Record extracts —
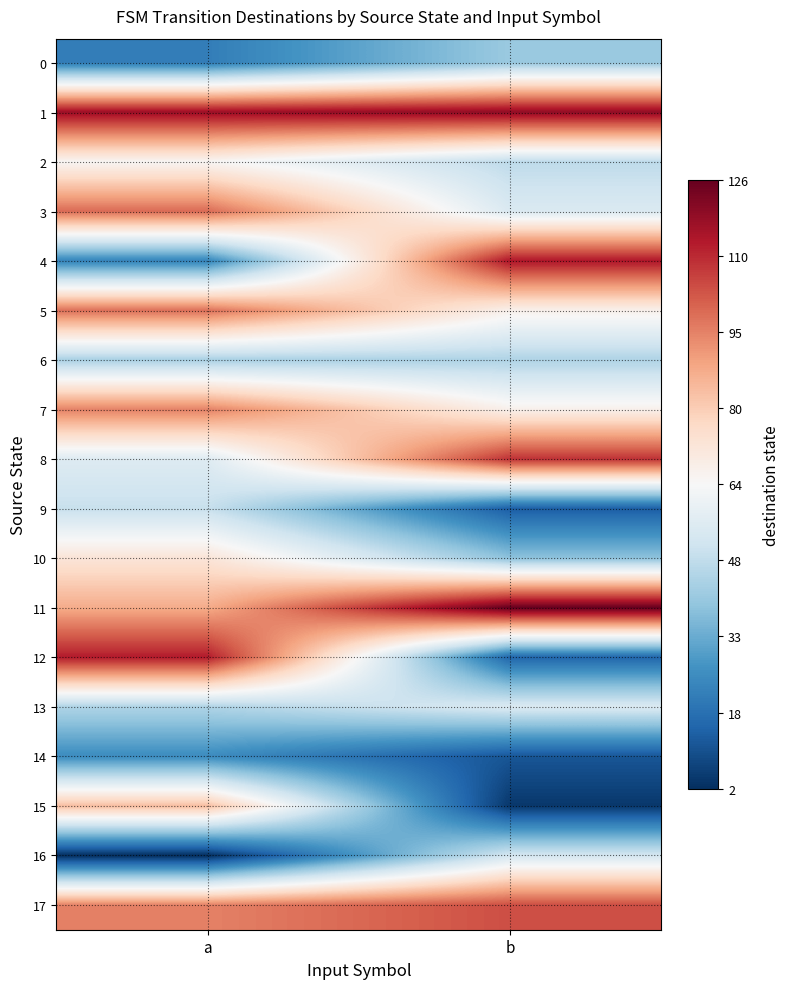

List the series in order of their peak value, highest first.

11, 1, 4, 12, 8, 17, 3, 5, 7, 15, 10, 2, 13, 16, 9, 6, 0, 14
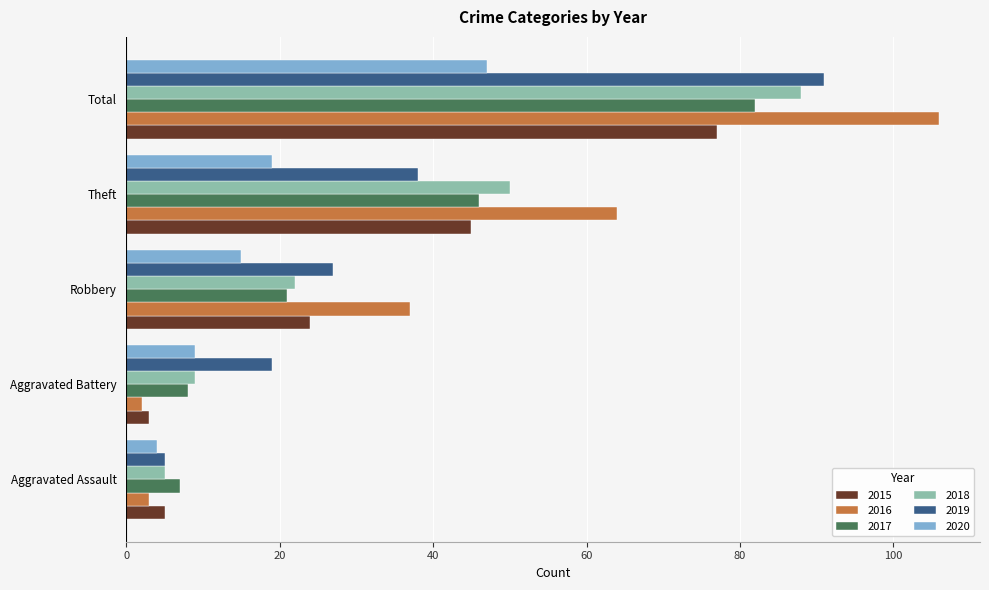

At how many categories does at least one series exceed 71?

1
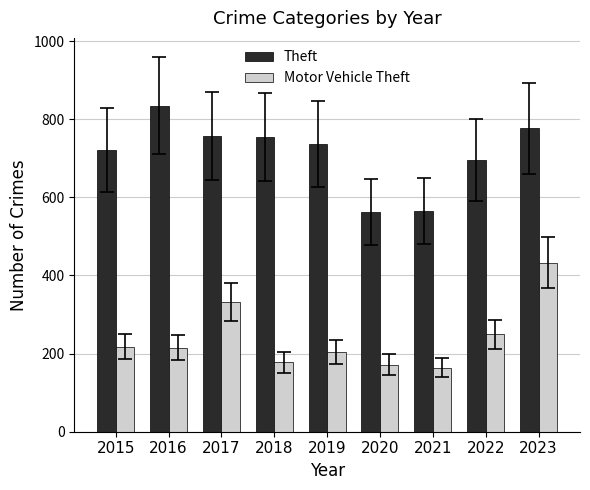

What are all the series names shown in the legend?

Theft, Motor Vehicle Theft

Task instructions —
Format the text lines of the material above as a numbered list, leaving out the pictures and the blank lines.

Answer for this exercise —
1. List the series in order of their peak value, highest first.
2. 11, 1, 4, 12, 8, 17, 3, 5, 7, 15, 10, 2, 13, 16, 9, 6, 0, 14
3. At how many categories does at least one series exceed 71?
4. 1
5. What are all the series names shown in the legend?
6. Theft, Motor Vehicle Theft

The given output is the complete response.